Questions to Consider

  1. What’s going on in this passage? Describe the bleeding woman’s situation. How has she suffered?
  2. Why do you think Jesus stops after she is healed instead of just moving on?
  3. Why might it be significant that this woman told her story before the crowd? How might this have been important, specifically to Jairus?
  4. How do we see Jesus elevating women in this story?


  1. In narratives like this, I like to imagine myself as different characters to help me understand and picture the story. If it’s helpful for you, try reading the passage again and imagine yourself as each character mentioned in this story. A twelve-year-old girl is sick and dying. Her father is desperate and Jesus is going to help. An unnamed woman has suffered immensely for 12 years. The woman is in pain—with a perpetual menstrual bleeding. She is poor and unclean—she spent all her money on doctors and her bleeding would have prohibited her from entering spaces of worship or fully participating in society.  She is desperate and full of courage and exercises great faith—she pushes through the crowd (who could have been enraged by her touching them) and touches Jesus. Jesus heals her.
  2. I used to always hate this part of the story because it seemed mean. She just wanted to slip in and get her healing, but Jesus calls her out. I used to wonder if the woman was embarrassed. But after reading this passage countless times and walking with God a bit longer, and with the help of a dear friend who helped me to see this passage in a new way, I now love this part the most. I think Jesus stops to make room for this woman to testify. She is given an ear of the crowd in a world that didn’t even bother to know her name. Jesus has the eyes and the ears of the crowd and even an important official (Jairus), because they think he’s important. He turns their gaze to this woman, because He thinks she is important. And they all listen as she tells her story.  
  3. There is power in testimony! The power of God is put on display in our stories, especially the stories of those we tend to ignore, overlook, or refuse to touch. And as for Jairus, this testimony may be just what he needed to hold on a little longer when he received the news that his daughter died, and Jesus asks him to have faith.
  4. Jesus gives His full attention to two women in this story—a sick woman and a dying girl. In both cases, although in unique ways, He loves and cares for them. It’s more than just the healing; it’s the way they are healed. Jesus stops in His tracks to make room for the story of the bleeding woman. And He changes the course of His whole day (with the whole crowd behind Him) to go to the home of a little girl, take her by the hand, and heal her (resurrect her!). Jesus, in the fullness of God Who Sees, saw them both and loved them.  

Evening Reflection

Then Jesus straightened up and asked her, “Woman, where are your accusers? Has no one condemned you?” 11“No one, Lord,” she answered. “I don’t condemn you either,” Jesus declared. “Go now and leave sin behind you.” (John 8:10-11)

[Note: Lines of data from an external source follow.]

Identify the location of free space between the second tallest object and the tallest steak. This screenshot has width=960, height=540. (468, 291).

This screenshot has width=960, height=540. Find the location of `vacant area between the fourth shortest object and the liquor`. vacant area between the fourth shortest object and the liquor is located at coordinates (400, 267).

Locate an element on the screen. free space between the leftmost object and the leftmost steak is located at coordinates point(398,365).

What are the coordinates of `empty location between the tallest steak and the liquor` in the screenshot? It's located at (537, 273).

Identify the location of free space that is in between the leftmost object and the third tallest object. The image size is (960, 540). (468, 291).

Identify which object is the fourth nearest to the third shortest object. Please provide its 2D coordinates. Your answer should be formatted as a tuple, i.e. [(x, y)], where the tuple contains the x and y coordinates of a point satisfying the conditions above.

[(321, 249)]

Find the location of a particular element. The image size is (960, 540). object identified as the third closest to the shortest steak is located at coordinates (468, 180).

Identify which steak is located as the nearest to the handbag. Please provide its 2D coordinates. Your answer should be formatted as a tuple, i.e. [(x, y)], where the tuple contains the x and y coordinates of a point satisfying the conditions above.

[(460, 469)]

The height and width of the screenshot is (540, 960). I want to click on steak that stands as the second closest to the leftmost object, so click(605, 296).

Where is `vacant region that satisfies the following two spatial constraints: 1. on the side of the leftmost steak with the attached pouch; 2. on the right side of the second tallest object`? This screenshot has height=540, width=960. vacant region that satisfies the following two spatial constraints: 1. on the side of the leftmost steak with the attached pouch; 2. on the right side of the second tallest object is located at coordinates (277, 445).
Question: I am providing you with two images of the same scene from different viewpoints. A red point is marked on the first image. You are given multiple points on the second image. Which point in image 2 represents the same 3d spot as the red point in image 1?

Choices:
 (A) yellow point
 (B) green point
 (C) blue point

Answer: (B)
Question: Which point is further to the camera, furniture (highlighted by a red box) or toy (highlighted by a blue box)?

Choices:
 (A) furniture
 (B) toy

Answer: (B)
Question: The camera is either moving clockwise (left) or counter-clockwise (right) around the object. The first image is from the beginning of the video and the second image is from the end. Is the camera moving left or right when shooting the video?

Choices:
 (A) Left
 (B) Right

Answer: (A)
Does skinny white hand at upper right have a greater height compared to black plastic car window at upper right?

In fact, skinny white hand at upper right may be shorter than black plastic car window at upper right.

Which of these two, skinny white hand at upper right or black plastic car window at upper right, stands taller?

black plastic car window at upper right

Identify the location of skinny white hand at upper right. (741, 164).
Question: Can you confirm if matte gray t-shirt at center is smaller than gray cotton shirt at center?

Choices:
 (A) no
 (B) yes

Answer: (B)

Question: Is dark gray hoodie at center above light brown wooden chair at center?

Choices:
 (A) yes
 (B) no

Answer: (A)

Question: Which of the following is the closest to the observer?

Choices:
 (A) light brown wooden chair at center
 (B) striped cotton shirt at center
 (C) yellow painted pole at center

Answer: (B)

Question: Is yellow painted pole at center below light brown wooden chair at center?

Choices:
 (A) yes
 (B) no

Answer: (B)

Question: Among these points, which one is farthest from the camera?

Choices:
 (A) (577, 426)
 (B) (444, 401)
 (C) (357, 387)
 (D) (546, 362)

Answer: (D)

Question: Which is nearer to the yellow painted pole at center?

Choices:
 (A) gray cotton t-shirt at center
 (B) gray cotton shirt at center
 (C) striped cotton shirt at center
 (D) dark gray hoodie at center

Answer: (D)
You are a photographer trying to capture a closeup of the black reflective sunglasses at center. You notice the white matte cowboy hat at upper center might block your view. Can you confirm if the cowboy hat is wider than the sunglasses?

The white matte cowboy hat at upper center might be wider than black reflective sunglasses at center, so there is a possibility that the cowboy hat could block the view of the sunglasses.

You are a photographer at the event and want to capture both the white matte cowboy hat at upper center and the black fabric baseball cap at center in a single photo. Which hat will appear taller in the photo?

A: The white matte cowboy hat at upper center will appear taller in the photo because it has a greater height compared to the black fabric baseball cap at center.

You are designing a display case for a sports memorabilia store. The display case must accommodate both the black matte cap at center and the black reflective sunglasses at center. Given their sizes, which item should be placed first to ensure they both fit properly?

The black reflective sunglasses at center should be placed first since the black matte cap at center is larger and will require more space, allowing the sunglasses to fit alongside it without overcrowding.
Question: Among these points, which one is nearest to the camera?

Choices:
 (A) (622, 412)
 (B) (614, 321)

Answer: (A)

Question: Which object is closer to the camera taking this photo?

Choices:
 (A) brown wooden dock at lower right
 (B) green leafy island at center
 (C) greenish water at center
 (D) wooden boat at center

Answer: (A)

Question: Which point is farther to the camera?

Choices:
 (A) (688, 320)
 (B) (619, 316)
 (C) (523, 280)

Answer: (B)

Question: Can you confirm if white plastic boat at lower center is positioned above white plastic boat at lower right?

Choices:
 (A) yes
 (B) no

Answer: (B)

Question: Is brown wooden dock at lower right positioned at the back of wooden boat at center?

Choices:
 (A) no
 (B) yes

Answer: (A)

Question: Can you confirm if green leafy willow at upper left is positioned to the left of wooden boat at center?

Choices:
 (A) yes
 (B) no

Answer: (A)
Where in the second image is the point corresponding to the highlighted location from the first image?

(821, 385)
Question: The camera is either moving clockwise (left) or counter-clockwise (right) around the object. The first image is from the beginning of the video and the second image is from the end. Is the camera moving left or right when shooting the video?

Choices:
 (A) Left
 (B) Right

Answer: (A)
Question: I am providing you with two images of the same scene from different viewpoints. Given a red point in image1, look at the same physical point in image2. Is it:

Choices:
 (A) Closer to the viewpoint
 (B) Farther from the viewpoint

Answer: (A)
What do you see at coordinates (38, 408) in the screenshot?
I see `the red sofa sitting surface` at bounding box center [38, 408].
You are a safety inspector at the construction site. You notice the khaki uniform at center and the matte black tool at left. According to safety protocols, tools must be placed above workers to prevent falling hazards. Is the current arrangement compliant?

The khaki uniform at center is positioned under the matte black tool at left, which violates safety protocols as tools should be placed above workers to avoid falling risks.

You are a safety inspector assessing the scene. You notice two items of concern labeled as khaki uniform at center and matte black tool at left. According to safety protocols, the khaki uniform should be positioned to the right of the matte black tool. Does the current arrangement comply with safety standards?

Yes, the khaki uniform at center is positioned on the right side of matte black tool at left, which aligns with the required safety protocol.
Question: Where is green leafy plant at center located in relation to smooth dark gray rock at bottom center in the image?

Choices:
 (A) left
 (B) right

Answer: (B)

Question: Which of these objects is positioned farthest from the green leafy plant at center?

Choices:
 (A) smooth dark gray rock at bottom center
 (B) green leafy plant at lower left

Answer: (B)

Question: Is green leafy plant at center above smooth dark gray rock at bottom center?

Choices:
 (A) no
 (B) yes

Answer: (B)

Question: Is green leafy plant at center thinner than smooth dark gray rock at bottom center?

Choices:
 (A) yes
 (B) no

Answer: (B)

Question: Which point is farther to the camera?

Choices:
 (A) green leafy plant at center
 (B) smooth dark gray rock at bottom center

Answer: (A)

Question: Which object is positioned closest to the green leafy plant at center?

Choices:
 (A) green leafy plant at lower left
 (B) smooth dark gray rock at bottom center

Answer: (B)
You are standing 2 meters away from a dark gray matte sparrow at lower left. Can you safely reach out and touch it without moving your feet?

How have you been taught to view women (from your family of origin, culture, society, teachings in your church, examples or systems around you, etc.)? How do you treat or consider the women around you? Really think about and try to articulate your responses. How do you think your view lines up with how Jesus in the New Testament and God in the Old Testament saw and treated women?

In light of today’s study, are there any ways God might be challenging you to honor the women in your life? If you’re a woman reading this, are there any ways God may be challenging you to honor yourself? In light of the world we live in today, what would it mean for you to truly see the women in your life, and to treat them as Jesus would? (One good place to start might be to ask them.) Spend time reflecting on these things with the Lord.